*** Opening of Data for the task ***
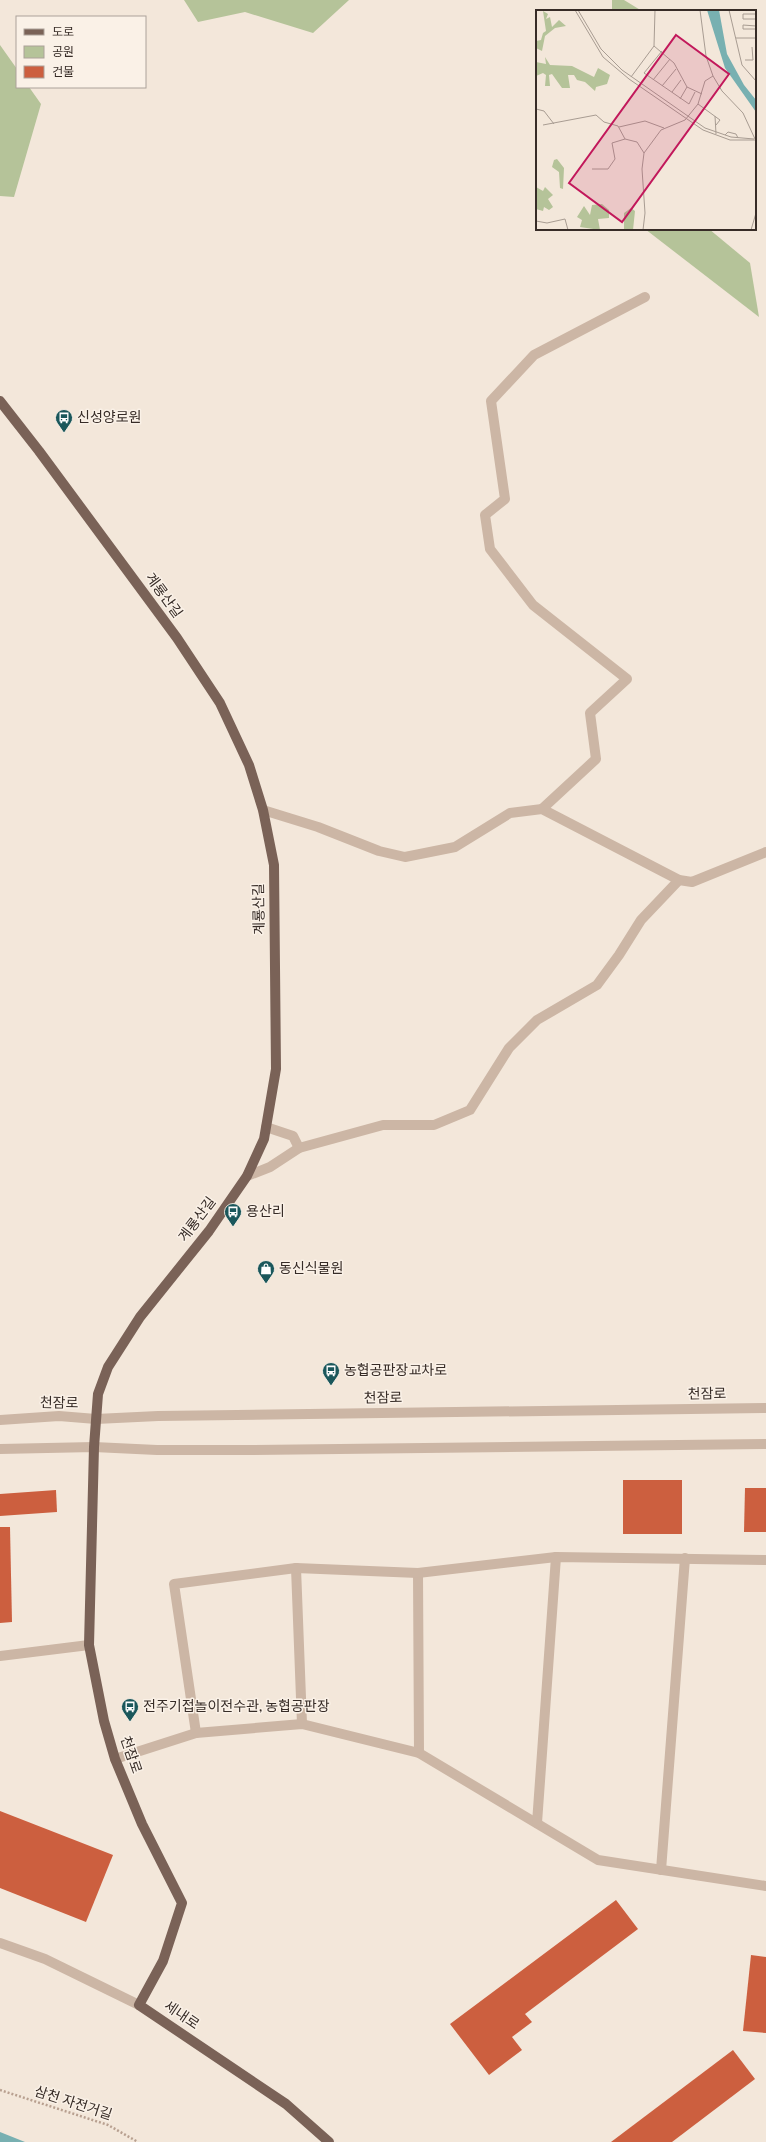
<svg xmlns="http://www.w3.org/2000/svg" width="766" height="2142" viewBox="0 0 766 2142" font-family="Overpass,'Noto Sans KR',sans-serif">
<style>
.green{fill:#b5c399}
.water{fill:#78b0b1}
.building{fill:#cc5f3f}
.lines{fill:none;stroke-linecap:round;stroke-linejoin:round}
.path{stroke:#b8a090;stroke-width:2.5;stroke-dasharray:2 2;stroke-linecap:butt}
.minor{stroke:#ccb6a5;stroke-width:10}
.major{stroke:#7a6257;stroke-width:10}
.labels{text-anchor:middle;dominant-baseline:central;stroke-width:3;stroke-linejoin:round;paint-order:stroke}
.poi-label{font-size:14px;fill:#372c27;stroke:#faf1e7;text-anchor:start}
.street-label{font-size:14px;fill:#372c27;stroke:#faf1e7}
.inset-road{fill:none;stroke:#a89c92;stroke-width:1}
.view{fill:#c2185b;fill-opacity:0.15;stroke:#c2185b;stroke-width:2}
.inset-edge{fill:none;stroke:#372c27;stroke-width:2}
</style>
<rect width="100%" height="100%" fill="#f3e7da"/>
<g class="green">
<path d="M184 0H349L313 33 245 12 198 22Z"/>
<path d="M612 0H624L642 11H612Z"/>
<path d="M0 45 17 69V87H29L41 104 14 197 0 196Z"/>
<path d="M645 229H709L750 263 759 317Z"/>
</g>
<path class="water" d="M0 2132 25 2142H0Z"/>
<g class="building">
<rect x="623" y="1480" width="59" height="54"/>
<path d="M745 1488H766V1532H744Z"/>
<path d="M56 1490 57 1512 0 1516V1494Z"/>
<path d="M0 1527H10L12 1622 0 1623Z"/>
<path d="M0 1811 113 1855 86 1922 0 1888Z"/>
<path d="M616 1900 638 1929 525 2014 532 2022 512 2037 522 2050 489 2075 450 2024Z"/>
<path d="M751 1955 766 1957V2033L743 2031Z"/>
<path d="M733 2050 755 2079 672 2142H611Z"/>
</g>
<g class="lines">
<path class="path" d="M0 2090 108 2125 138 2142"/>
<g class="minor">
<path d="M542 809 596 759 590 713 627 679 533 605 490 549 485 515 505 499 491 401 534 355 645 297"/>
<path d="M263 810 318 827 379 851 405 857 455 847 510 813 542 809 679 880 692 882 766 852"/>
<path d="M266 1127 293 1136 299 1148"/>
<path d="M247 1176 270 1167 299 1148 383 1125H434L470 1110 509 1048 537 1020 597 985 619 955 641 920 679 880"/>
<path d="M0 1420 59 1416 96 1419 158 1416 766 1408"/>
<path d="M0 1449 94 1447 157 1450H253L766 1444"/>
<path d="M296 1568 302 1724"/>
<path d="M418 1573 419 1753"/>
<path d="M0 1656 89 1645"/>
<path d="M196 1733 174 1584 296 1568 418 1573 556 1557 766 1560"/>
<path d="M115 1759 196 1733 302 1724 419 1753 598 1860 766 1886"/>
<path d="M537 1823 556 1557"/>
<path d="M661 1870 685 1558"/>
<path d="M0 1943 45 1959 139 2005"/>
</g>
<path class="major" d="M0 401 39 451 177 638 220 703 249 765 263 810 274 865 276 1069 264 1139 247 1176 209 1231 140 1317 108 1367 98 1394 94 1447 89 1645 104 1721 115 1759 142 1824 182 1903 163 1961 139 2005 286 2104 329 2142"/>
</g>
<defs>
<symbol id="bus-pin" viewBox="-11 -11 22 30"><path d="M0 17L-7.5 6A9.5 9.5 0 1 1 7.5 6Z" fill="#1a575b" stroke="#faf1e7"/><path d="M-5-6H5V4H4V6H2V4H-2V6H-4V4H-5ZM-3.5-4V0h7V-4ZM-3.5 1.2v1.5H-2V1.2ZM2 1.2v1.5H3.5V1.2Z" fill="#fff"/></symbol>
<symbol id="shop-pin" viewBox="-11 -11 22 30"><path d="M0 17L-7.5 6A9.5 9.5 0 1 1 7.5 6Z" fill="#1a575b" stroke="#faf1e7"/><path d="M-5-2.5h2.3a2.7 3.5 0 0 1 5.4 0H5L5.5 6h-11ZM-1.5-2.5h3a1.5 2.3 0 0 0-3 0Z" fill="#fff"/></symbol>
</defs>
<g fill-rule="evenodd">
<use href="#bus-pin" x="54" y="408" width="20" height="27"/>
<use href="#bus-pin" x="223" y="1202" width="20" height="27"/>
<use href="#shop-pin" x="256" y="1259" width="20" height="27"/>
<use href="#bus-pin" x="321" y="1361" width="20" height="27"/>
<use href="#bus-pin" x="120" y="1697" width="20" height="27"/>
</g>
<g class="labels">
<g class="poi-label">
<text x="77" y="418">신성양로원</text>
<text x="246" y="1212">용산리</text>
<text x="279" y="1269">동신식물원</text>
<text x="344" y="1371">농협공판장교차로</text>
<text x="143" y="1707">전주기접놀이전수관, 농협공판장</text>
</g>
<g class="street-label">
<text transform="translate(163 596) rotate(54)">계룡산길</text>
<text transform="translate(260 909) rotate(-91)">계룡산길</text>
<text transform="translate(198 1220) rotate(-53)">계룡산길</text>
<text transform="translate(707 1395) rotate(-1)">천잠로</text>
<text transform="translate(383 1399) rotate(-1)">천잠로</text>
<text transform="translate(59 1404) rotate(1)">천잠로</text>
<text transform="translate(130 1755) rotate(71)">천잠로</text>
<text transform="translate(181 2016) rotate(34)">세내로</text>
<text transform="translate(73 2104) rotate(18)">삼천 자전거길</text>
</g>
</g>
<g transform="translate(536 10)">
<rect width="220" height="220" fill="#f3e7da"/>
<path d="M7 1 12 4 10 9 14 7 16 17 23 10 30 16 19 18 9 26 6 41 0 38V31L5 30 7 23 10 21ZM9 47 14 55 36 56 58 67 62 58 74 65 71 74 60 77 59 81 49 72 41 70 38 65H32L34 78H26L16 64 13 65 14 76H9L10 65 7 63 0 66V52L10 54ZM21 149 28 158 27 179 24 178 23 162 16 157 18 150ZM0 177 7 181 9 177 17 185 12 189 17 197 13 200 8 197 7 201 0 199ZM66 194 73 200V208L62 209 64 220 44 217 46 210 41 207 48 196 54 205 56 195ZM95 198 99 201 97 220H88V203Z" fill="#b5c399"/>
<path d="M171 0H183L191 44 208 75 220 90V102L189 58Z" fill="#78b0b1"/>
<path class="inset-road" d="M39 0 67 47 93 69 167 120 194 130H220M42 0 65 39 86 60 169 118 195 127 218 129M193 0 206 55 220 71M220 4H207V9H220M207 19V15L220 16M207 19H220M200 28H220M118 36 138 53 151 77 166 84M126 41 108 63 153 94 159 82M209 50H217L216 37M177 66 186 81 207 103 219 129M95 67 118 36 119 0M117 70 134 49M126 76 140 59M136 82 145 70M144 89 151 77M162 94 184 110 180 115M0 99 8 101 18 114M179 106 180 124M7 115 60 105 68 112 82 116 89 129 101 132 108 143M83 117 109 111 128 118M189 125 192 122 200 124 202 128M56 159H72L79 149 76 133 89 129M0 211 11 213 29 209 32 220M107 220 109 203 106 159 108 143 125 120 149 110 162 94 169 71 177 66 170 46 164 0M215 220 220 203"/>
<path class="view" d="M140 25 193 64 86 212 33 173Z"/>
<rect width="220" height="220" class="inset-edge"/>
</g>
<rect x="16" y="16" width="130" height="72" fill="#faf1e7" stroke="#aca29a"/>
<rect x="24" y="29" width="20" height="6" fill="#7a6257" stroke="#aca29a"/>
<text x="52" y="36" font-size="12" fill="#372c27">도로</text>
<rect x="24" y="46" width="20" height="12" fill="#b5c399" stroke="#aca29a"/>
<text x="52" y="56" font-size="12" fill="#372c27">공원</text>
<rect x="24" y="66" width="20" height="12" fill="#cc5f3f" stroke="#aca29a"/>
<text x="52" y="76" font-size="12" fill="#372c27">건물</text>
</svg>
*** Close of Data for the task ***
* Exercise aim *
Go through the entries above and copy every line containing "linecap".

* Answer to this exercise *
.lines{fill:none;stroke-linecap:round;stroke-linejoin:round}
.path{stroke:#b8a090;stroke-width:2.5;stroke-dasharray:2 2;stroke-linecap:butt}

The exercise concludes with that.